The authors of the recently published point and counterpoint commentaries on precision medicine1,2 agreed that the success of precision medicine is largely predicated on the identification of highly predictive markers of efficacy, but they do not discuss 2 fundamental aspects of personalized, precision oncology. First, expanding the definition of a particular predictive marker without clinical trials to support that change can be problematic. Second, more sensitive predictive markers should not distract from recognizing that the values, hopes, and dreams of patients remain the fundamental basis for why they choose either to undergo therapy or to forego even a highly effective targeted therapy.

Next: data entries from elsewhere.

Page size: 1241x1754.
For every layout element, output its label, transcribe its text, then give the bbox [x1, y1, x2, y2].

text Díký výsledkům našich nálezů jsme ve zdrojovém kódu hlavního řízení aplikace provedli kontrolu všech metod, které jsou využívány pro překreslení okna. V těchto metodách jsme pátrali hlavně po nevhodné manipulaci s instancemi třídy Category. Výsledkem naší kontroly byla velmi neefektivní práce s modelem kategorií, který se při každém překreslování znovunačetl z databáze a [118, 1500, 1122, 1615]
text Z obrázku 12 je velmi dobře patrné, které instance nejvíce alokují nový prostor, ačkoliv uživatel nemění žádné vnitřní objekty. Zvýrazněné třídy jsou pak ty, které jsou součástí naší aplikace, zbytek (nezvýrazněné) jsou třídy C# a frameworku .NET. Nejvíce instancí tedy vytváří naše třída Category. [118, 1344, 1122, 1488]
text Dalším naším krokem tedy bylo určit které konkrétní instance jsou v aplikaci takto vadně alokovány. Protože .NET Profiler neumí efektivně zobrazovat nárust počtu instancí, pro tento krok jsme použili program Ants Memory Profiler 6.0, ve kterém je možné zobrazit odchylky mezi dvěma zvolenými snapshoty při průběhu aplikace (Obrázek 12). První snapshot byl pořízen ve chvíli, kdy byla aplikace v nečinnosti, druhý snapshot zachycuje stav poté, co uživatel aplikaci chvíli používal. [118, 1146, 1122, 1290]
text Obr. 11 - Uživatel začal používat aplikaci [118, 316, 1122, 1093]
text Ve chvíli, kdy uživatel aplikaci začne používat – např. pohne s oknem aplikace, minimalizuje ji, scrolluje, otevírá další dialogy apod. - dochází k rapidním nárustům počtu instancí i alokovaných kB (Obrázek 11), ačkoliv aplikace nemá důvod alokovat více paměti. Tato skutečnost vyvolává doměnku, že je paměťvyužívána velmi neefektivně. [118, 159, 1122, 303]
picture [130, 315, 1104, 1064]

For example, so remarkable was the benefit of trastuzumab combined with chemotherapy over chemotherapy alone for prolonging survival or reducing the likelihood of recurrence after surgery, that in 2013 the expert ASCO/CAP panel (and later the NCCN Breast Cancer Panel) expanded the 2007 definition of HER2-positive breast cancer to include patients who would now be identified as having “HER2-positive” disease based only on metrics such as identifying HER2 gene amplification using “alternative probes” or using polysomy as a surrogate marker of HER2 positivity.3,4 Although the panel did so with the hope of making highly effective anti-HER2 therapies available to more patients (ie, so that “the right patient receives the right treatment”), they acknowledged that they did so with very few clinical data. Confirmatory studies of the efficacy of anti-HER2 therapy in patients with HER2-positive tumors based only on one of the new 2013 criteria was understandably problematic once the endorsement of the new definitions by the ASCO/CAP panel and NCCN had occurred.
The heart of personalized or precision medicine will always be how the patient views his or her options. As William Osler said, “it is much more important to know what sort of patient has a disease than what sort of disease a patient has.” The remarkable targeted therapies and the markers that predict their efficacy must be placed in the context of how the patient feels about the risks and benefits. No assay will ever quantify how a particular patient feels about enduring what may be a toxic drug to potentially enjoy one more sunny spring morning, sharing laughter with a friend, being there for the graduation of a child, or listening to a beautiful symphony. Understanding the patient's essence remains fundamental to personalized, precision oncology.
References
- 1.↑
Gyawali B. Point: the imprecise pursuit of precision medicine: are biomarkers to blame? J Natl Compr Canc Netw 2017;15:859–860.
- 2.↑
Kato S, Subbiah V, Kurzrock R. Counterpoint: success in the pursuit of precision medicine: biomarkers take credit. J Natl Compr Canc Netw 2017;15:863–866.
- 3.↑
Wolff AC, Hammond EH, Hicks DG et al.. Recommendations for human epidermal growth factor receptor 2 testing in breast cancer: American Society of Clinical Oncology/College of American Pathologists clinical practice guideline update. J Clin Oncol 2013;31:3997–4013.
- 4.↑
Hanna WM, Slodkowska E, Houman N et al.. Comparative analysis of human epidermal growth factor receptor 2 testing in breast cancer according to 2007 and 2013 American Society of Clinical Oncology/College of American Pathologists Guideline recommendations. J Clin Oncol 2017;35:3039–3045.